Japan–Australia cooperation and international signals

The restructuring has been framed, publicly, as an opportunity to deepen cooperation with Australia. During Prime Minister Sanae Takaichi’s visit to Australia in May, a joint statement underlined the value of the new central agencies for closer bilateral intelligence collaboration as part of a "special strategic partnership." The two leaders recalled commitments to intelligence sharing within bilateral mechanisms, including regular foreign and defence ministerial consultations.

Australia’s ambassador-designate to Japan, Andrew Shearer — who previously led Australia’s Office of National Intelligence — has consulted with the LDP’s headquarters for intelligence strategy and is described as playing a conspicuous role in developing intelligence policy. A June report by ASPI and Japan Nexus Intelligence identified a closer Japan–Australia intelligence partnership as a way to reinforce strategic alignment between Tokyo, Canberra and a wider global network.

Domestic politics, disinformation and oversight pressures

Takaichi’s resounding general election victory in February gave political momentum to the reforms, which were set out in last October’s coalition agreement between the Liberal Democratic Party, led by Takaichi, and the Japan Innovation Party. Nevertheless, opposition parties in the Diet are pressing for stronger safeguards for the public’s right to know how government intelligence activity is conducted.

Abroad, the government faces a concerted disinformation campaign, partly attributed to Beijing, that misrepresents the reforms as a reversion to imperial-era militarism. The source material notes that domestic considerations will likely shape decision‑making more than foreign reactions, but it also urges that those false narratives be contested.

What this means for Australia, the United States, and Japan’s intelligence agencies

  • Australia: Canberra is "front and centre" as a model and partner; Australia’s legislative examples — the Office of National Intelligence Act 2018 and the Intelligence Services Act 2001 — are highlighted as frameworks Japan might study, and Australian officials are already engaged in consultations.
  • The United States: The piece notes that the US is "already leaning in," citing comments by FBI Director Kash Patel, signalling US interest in closer practical engagement as Tokyo retools its intelligence architecture.
  • Japan’s intelligence agencies: The new Council and Agency are expected to centralise direction, reduce inter-agency turf wars, and align operational standards with partners — while individual ministries and domestic security services retain collection responsibilities.

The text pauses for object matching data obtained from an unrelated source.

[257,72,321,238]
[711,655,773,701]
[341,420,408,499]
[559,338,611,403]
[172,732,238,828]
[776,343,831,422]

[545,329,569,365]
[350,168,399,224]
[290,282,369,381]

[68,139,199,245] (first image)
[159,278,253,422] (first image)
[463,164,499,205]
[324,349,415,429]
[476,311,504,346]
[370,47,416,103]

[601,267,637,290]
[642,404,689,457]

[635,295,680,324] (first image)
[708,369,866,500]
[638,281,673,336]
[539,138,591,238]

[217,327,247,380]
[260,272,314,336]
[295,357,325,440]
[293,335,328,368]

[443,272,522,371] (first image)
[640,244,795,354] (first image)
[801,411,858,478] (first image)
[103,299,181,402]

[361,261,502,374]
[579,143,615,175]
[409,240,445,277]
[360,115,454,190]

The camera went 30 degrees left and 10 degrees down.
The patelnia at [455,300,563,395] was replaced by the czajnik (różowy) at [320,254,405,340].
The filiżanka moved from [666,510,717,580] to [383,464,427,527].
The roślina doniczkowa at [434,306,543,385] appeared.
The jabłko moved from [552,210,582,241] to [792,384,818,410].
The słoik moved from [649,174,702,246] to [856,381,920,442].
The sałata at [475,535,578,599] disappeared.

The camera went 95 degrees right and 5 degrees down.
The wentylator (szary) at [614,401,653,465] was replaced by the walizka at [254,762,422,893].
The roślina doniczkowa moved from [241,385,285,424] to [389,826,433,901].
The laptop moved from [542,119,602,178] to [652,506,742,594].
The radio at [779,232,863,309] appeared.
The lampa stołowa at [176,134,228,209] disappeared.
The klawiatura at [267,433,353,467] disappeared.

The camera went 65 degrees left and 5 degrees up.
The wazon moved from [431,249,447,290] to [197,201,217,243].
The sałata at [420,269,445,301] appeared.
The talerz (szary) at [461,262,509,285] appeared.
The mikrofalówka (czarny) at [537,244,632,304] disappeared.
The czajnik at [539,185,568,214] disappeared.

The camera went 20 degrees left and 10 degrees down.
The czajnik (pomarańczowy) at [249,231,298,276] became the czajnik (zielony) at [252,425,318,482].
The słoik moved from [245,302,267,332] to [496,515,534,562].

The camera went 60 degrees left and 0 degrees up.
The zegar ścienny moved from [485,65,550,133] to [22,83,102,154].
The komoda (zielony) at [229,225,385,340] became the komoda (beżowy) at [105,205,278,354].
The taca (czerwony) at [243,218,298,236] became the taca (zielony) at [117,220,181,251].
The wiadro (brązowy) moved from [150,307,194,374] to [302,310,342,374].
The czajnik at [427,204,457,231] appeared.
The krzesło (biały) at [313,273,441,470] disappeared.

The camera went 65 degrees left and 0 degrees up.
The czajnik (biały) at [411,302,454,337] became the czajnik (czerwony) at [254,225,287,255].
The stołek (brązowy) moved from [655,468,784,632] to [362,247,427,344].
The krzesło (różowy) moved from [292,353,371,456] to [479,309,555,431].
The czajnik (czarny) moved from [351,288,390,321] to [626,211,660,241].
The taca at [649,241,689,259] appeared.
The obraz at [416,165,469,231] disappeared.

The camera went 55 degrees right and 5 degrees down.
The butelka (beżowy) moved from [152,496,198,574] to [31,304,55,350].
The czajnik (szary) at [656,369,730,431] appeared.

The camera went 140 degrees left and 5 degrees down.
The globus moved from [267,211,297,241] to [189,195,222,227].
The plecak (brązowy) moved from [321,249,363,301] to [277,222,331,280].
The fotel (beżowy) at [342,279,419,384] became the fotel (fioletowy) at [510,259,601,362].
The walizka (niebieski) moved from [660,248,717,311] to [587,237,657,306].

Japan’s steps are incremental and institution-building: a newly authorised council and secretariat that could be operational immediately, a promised national strategy by year‑end, possible expanded counter‑espionage legislation, and the prospect of a covert human intelligence service by March 2027. Those moves are explicitly pitched to deepen trust with partners such as Australia while balancing public scrutiny and pushing back against external disinformation. The coming months will show how legal safeguards, parliamentary oversight and international engagement are reconciled with the practical demands of intelligence cooperation.